Cemitério das Marionetes

A notícia chegou através da minha mãe, enquanto ela falava - as fotos e posts no facebook me chamavam mais atenção - alguém havia morrido. Fiquei pensando “o que eu tenho a ver com isso”. Indiferente, voltei a olhar um novo link compartilhado.

Conhecia o falecido pelo vulgo Pingão, poucos sabiam seu nome. Via ele e sua esposa na rua ou pelos bares. Em cinco anos cumprimentei umas 10 vezes no máximo, já com os meninos do casal falava com mais frequência, eles viviam dando multa em uma moeda.

Francisco Morato é meio que depósito da Metrópole, morar aqui é uma escolha de uma alternativa só. Por N motivos pessoas vieram morar aqui, a exclusão social é um motivo com bastante adesão. Esquece o passado é recomeça uma nova história, lema para muitos moradores.

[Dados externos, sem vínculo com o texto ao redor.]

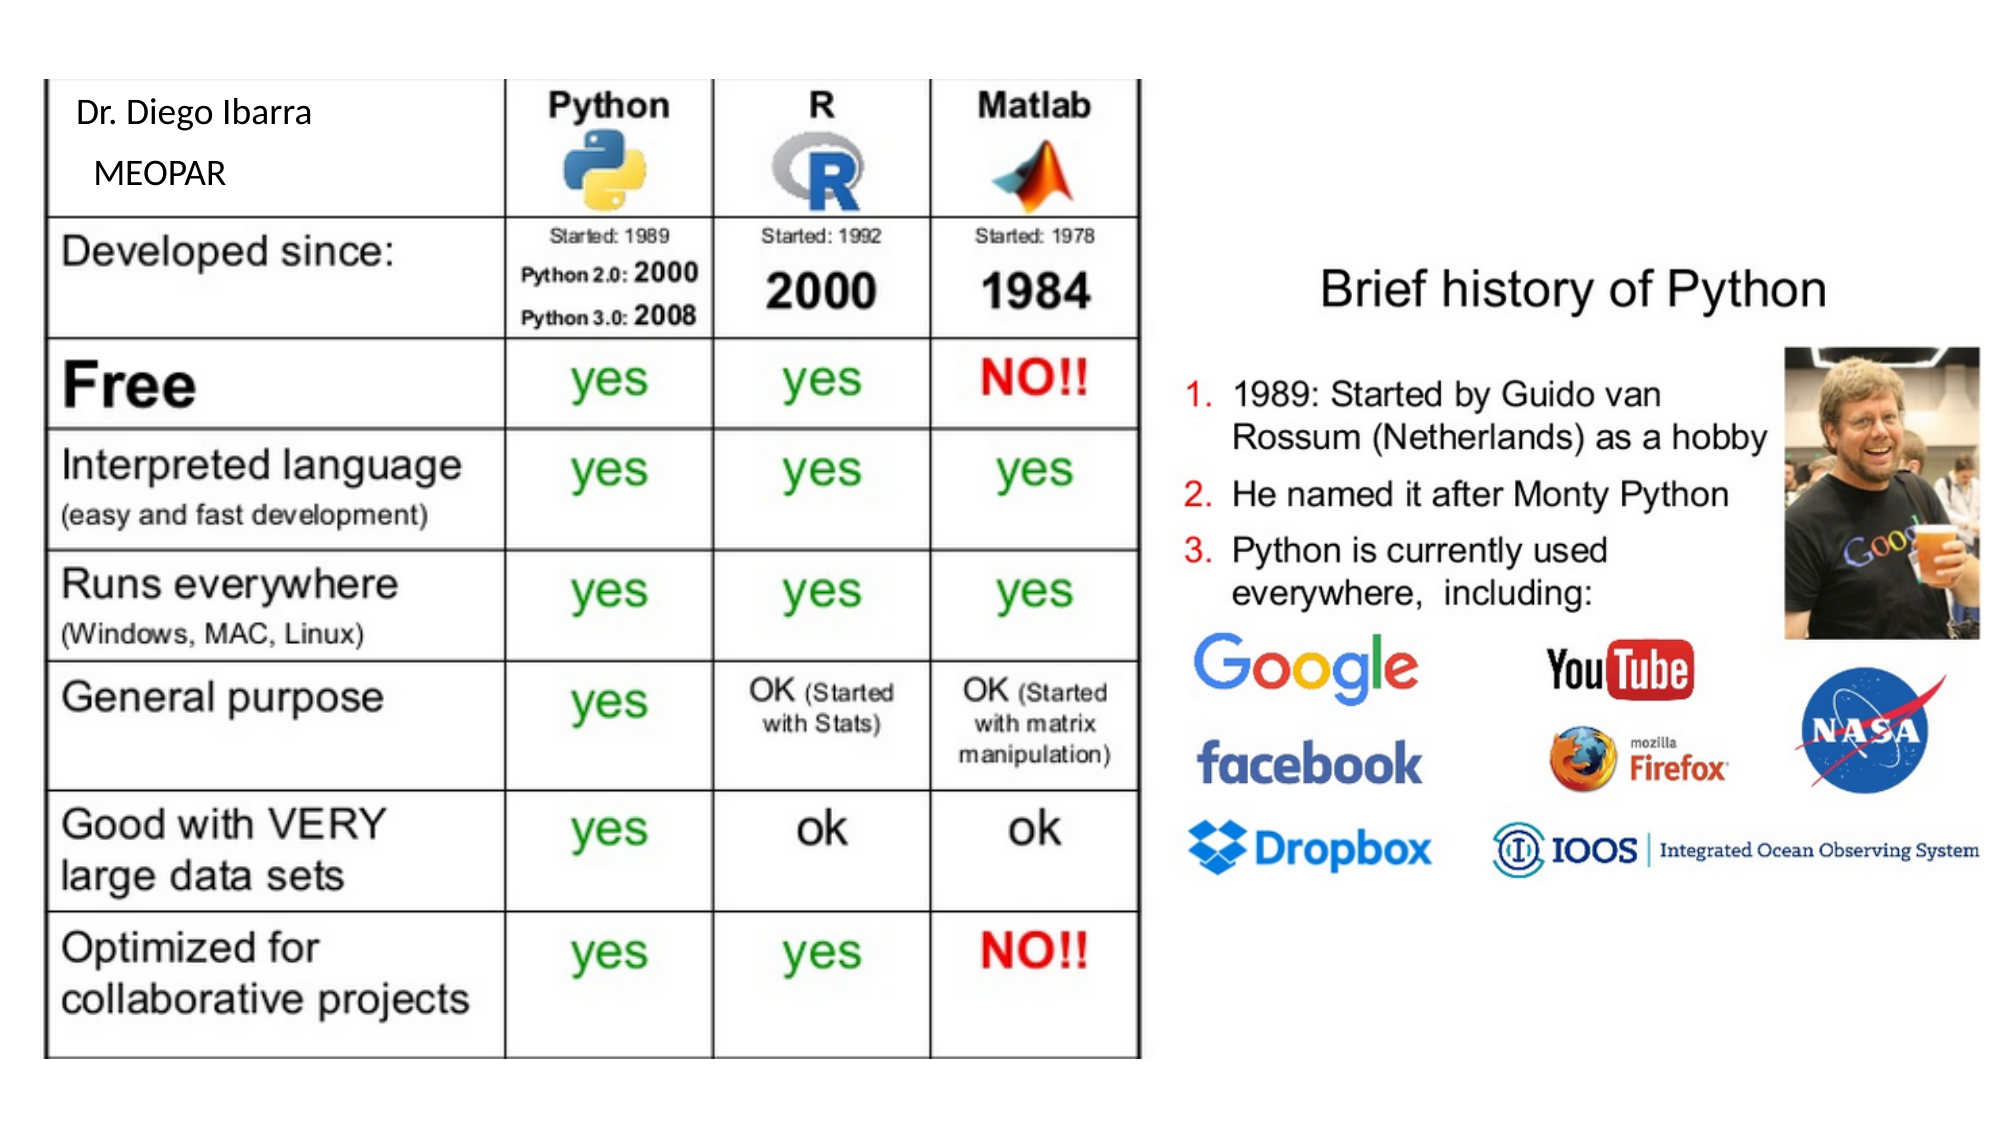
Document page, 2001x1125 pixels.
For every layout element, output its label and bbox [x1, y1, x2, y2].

Fui Insensível perante o fato, frio como uma maquina. Não sei quais foram os motivos que levou Pingão a ser um pinguço de “mão cheia”, nem os motivos que levou a óbito. Me vi reproduzindo argumentos pífios: “Mãe e pai bêbados na madrugada e seu filho deitado na calçada esperando voltarem pra casa, isso não é atitudes de pais”; “Estão nessa situação porque querem”; “Como vai mudar de vida, só sabem beber”; “Coloca os moleques para pedir dinheiro e cigarro na rua, é Deus castigando”.

Paro em um momento de reflexão pensando no senhor morto e minha indiferença: O que somos nesse mundo? Animais humanizados? Resultado do processo de coisificação? Máquinas? Marionetes controladas por Deus?

Deus? Penso nele ao saber que Pingão será enterrado como indigente, pois o único parente próximo não quer arcar com as despesas funerárias. Será Deus brincando de marionetes? Não. Em nossa sociedade Deus foi privatizado e seu poder está dividido em grupo de investidores. Capitalistas brincando de marionetes.

Cada marionete é controlada para alguns fins - trabalhando, alienado pela tv, bebendo, máquinas humanas - sempre visando lucro. Controlados por algo que vai além das nossas forças, olho para mazelas sociais e penso onde esta a vontade do sujeito. O sistema brinca com nossas vidas e descarta - como brinquedos deixados de lado pelas crianças quando viram adultos.

Pingão estava sozinho já uns meses, a esposa estava internada por suspeita de tuberculose, logo após a internação os filhos foram morar com parentes em outra região.

Em uma madrugada fria paulista, Pingão amanheceu morto, sozinho, em sua casa com janela e porta sem vidros, dormindo no chão seco, garrafas de corotinho espalhadas pela casa, há dias sem comer. Cortaram as cordas que o mantinha em pé, mais um excluído morreu, mas um indigente para o Cemitério da Moratense, mais um para o Cemitério das Marionetes.

Em uma ação egoísta, camuflada de caridade, comento com minha mãe: “que desleixo deixar enterrá-lo como indigente. Por que não fizeram uma vaquinha? Eu ajudaria”.